Getting Right with Yourself

We all have to live with ourselves day in and day out. As Bruce Springsteen put it, “It’s a sad man my friend, who’s livin’ in his own skin and can’t stand the company.” We need to come to terms with ourselves which means being caring instead of harsh as we make mistakes and hopefully learn from then.


 So, the idea of getting right with yourself means learning how to have compassion for your shortcomings and not judge yourself unduly. Another way to look at it is being a good parent to yourself. We treat, or parent ourselves, the way we were treated by our parents. This if often in a judgmental and critical way.

The first step is to tune into your internal dialogue. Start listening to the conversation you are having in your head all day long. As you become aware of it notice how much of what you are saying to yourself is negative or critical. This awareness is the first step in the change process.

Not being right with yourself is to continue with the old pattern that might say “What an idiot! You should never, never, never make mistakes! They should be avoided at all costs.” Instead of a more caring and adult response: “We all make mistakes. That’s how you learn. It’s OK. And you are OK”

Imagine how freeing it is to accept making mistakes which are unavoidable in life! It is about changing the tone of how you speak to yourself and learning self-acceptance.

Getting right with yourself is to start being a healthy parent to yourself. Having a healthy parent onboard means you are treating yourself with compassion and making sense of the world. The definition of the healthy parent ego, or voice is called the Nurturing, Structuring Parent.
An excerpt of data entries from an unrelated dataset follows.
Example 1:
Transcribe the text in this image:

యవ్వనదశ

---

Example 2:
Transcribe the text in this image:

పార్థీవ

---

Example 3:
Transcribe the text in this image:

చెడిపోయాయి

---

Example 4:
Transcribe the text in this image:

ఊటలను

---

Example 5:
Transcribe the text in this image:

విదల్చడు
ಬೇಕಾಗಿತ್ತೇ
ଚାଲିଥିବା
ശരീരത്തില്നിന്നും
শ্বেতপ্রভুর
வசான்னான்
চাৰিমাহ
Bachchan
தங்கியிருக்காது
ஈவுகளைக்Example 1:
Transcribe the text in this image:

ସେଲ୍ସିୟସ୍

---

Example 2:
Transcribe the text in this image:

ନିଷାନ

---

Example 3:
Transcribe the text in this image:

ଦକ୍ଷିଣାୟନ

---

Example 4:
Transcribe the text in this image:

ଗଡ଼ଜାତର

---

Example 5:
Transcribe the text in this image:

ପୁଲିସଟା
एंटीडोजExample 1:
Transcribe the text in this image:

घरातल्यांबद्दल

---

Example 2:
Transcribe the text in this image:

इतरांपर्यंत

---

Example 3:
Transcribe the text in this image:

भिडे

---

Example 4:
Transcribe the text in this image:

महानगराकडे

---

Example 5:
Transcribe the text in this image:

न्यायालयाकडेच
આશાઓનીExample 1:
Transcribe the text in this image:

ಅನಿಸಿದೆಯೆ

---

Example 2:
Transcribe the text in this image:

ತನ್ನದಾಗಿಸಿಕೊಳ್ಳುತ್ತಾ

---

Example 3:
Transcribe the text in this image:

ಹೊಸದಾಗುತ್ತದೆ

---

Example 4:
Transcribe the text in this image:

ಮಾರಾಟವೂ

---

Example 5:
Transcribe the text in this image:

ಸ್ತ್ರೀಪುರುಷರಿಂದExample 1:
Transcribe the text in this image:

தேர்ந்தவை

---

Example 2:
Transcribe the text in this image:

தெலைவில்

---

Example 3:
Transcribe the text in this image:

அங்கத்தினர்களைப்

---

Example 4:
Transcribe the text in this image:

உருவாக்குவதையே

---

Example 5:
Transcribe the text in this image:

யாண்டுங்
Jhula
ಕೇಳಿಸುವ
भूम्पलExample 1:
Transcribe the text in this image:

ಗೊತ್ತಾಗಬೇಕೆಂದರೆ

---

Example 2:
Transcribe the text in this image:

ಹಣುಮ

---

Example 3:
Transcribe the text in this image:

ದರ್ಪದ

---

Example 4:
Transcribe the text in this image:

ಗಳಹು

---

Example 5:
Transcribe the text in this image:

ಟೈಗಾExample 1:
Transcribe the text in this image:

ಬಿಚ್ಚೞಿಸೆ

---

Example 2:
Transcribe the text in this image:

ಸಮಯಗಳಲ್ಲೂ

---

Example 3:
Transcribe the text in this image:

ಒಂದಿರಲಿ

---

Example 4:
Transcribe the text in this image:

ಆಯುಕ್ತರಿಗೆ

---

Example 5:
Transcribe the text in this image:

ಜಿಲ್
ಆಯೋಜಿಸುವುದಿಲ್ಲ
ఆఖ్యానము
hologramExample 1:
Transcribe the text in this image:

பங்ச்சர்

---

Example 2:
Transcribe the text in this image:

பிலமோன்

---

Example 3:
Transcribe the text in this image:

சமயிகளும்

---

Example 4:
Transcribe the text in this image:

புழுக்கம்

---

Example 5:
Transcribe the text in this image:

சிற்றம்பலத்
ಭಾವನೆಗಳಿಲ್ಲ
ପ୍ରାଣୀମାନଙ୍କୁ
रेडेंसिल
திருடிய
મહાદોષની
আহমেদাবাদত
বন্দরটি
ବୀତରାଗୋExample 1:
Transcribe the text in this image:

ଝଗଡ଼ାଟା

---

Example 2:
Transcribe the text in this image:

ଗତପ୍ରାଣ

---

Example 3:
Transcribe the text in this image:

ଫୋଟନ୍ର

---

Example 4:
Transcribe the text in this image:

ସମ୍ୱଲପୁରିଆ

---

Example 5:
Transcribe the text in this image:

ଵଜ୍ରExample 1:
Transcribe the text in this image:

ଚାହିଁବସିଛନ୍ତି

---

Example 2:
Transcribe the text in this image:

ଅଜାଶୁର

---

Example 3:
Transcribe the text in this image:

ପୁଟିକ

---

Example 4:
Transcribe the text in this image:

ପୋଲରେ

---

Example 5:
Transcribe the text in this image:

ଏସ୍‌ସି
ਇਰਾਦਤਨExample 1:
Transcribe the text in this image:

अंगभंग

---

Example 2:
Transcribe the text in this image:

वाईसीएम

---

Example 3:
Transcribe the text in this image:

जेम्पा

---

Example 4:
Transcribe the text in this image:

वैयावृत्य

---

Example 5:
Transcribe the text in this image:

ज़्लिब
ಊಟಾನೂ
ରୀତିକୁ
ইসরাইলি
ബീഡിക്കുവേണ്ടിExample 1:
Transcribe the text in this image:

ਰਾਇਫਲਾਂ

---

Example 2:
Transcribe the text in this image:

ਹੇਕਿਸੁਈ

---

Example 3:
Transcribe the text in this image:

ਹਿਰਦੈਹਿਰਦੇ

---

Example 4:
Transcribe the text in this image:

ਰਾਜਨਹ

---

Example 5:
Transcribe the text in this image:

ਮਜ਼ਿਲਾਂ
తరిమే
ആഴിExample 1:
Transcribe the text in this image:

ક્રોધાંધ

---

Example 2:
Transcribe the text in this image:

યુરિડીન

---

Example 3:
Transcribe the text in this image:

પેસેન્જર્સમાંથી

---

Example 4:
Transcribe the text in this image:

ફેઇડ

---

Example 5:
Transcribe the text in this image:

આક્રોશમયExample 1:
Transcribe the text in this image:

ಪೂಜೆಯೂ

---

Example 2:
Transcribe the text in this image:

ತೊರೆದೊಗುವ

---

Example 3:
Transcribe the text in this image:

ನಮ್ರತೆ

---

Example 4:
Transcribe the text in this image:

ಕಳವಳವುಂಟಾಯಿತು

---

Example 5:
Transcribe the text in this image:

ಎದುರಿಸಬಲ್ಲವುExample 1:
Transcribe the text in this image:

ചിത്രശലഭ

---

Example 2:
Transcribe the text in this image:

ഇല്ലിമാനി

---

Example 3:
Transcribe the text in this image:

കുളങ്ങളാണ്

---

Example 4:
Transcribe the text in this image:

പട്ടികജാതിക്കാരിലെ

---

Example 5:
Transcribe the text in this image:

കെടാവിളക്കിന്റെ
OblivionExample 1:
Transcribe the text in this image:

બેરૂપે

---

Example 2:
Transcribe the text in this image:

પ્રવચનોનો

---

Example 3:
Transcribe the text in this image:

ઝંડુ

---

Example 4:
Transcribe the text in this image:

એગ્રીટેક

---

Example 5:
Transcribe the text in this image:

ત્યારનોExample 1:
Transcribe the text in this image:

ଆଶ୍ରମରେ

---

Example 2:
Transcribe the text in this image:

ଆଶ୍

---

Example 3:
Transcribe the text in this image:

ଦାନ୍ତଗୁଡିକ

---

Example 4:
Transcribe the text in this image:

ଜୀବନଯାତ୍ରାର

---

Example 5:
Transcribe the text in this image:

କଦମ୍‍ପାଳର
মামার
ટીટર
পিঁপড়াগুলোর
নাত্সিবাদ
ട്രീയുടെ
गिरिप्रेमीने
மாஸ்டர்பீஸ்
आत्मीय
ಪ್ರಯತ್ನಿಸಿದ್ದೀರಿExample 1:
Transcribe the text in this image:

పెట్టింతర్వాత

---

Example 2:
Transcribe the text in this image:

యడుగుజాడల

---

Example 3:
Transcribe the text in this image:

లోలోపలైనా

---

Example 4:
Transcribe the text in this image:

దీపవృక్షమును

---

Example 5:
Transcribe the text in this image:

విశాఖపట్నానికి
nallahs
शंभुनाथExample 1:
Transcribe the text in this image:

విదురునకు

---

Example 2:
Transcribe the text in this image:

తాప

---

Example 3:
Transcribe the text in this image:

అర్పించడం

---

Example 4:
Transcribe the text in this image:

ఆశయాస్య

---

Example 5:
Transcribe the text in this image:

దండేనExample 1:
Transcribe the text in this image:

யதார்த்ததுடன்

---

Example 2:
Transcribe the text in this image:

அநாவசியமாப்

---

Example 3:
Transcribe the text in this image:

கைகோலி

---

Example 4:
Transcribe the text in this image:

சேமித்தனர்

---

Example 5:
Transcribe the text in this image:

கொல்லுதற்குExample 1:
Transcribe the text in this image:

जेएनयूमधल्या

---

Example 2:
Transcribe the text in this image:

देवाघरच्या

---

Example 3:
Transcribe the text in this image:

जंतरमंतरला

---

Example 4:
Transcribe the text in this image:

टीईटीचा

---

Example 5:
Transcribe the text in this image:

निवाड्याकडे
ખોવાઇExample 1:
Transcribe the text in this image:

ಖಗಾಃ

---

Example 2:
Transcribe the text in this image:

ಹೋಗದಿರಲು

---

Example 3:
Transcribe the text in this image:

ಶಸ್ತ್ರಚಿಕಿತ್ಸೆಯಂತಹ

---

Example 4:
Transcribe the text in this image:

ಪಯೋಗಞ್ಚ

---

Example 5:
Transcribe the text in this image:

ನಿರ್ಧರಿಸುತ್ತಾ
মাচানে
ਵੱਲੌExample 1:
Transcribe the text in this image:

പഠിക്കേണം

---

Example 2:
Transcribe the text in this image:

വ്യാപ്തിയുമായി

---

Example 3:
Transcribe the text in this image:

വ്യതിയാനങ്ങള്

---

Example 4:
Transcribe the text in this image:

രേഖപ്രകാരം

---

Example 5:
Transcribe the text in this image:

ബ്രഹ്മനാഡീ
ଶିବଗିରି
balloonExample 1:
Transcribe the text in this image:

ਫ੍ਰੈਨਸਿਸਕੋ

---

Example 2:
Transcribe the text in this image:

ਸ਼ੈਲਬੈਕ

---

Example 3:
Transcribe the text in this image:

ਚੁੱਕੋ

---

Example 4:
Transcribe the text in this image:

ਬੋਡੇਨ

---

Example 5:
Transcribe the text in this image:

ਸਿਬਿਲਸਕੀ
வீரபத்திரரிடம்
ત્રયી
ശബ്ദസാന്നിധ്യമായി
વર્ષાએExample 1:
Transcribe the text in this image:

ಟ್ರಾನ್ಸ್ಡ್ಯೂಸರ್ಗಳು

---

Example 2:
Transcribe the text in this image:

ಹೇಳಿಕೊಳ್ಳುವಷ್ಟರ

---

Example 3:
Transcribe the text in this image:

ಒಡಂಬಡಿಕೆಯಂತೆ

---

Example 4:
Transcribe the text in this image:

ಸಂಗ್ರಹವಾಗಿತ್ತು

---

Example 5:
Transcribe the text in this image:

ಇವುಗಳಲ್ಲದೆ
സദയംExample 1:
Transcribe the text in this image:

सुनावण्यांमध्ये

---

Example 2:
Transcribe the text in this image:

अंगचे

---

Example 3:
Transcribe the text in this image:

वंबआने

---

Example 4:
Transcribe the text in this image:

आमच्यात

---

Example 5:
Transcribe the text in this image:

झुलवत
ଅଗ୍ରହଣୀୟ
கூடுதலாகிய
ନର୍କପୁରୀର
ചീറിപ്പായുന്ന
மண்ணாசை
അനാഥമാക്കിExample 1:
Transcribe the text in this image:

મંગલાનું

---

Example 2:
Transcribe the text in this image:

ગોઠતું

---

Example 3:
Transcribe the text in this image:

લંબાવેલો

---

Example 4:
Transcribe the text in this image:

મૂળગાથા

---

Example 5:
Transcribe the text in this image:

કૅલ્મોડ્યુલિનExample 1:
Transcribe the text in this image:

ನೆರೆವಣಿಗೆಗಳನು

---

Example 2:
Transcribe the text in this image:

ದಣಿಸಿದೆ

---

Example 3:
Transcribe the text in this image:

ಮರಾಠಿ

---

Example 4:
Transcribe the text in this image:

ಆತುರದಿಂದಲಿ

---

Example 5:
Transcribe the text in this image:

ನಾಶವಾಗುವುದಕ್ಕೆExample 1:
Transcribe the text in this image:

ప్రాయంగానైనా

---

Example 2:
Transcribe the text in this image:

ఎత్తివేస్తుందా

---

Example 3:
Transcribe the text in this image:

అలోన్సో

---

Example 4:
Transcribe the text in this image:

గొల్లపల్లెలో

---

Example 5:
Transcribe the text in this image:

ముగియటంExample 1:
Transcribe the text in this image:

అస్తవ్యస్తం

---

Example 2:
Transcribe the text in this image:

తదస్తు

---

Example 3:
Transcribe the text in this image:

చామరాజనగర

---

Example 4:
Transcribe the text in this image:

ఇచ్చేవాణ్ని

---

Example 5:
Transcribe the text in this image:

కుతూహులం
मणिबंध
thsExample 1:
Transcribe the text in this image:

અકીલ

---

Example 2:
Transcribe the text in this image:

The Structuring part helps you make meaning of the world and your experiences. It is the voice that helps you understand yourself, your feelings and other people. An example is when you have a difficult conversation with a friend. The nurturing self helps you calm down, take a break, so you feel less stressed and upset. The structuring self talks to you and says, “I may have had poor timing in bringing up that old argument I wanted to resolve with them. What is it I wanted to get out of bringing that up?” And then answering the question. Addressing yourself again that part says, “Maybe the reason was you wanted her to know how much you have grown from that point in time. Well, you know what? I see how much you have grown. She doesn’t need to see it if I know it, and I do!

And finally, getting right with yourself is the idea of accepting “good enough” and letting go of the idea of perfection. There are very few situations in life where we can be or do things perfectly. If we can let go of perfection, we are on the path to being more accepting of ourselves and other people. In doing that we can take ownership of our failings. Getting right means accepting others so you can accept yourself.

If you take the time to become aware of your inner dialogue and as you do it you will get clear about the way you are speaking to yourself. It is an opportunity to change that dialogue from critical to something that will enhance your self-respect and finding a new way to see your missteps as opportunities for growth. As you sooth and accept yourself that inner parent will carry you forward with optimism and more joy.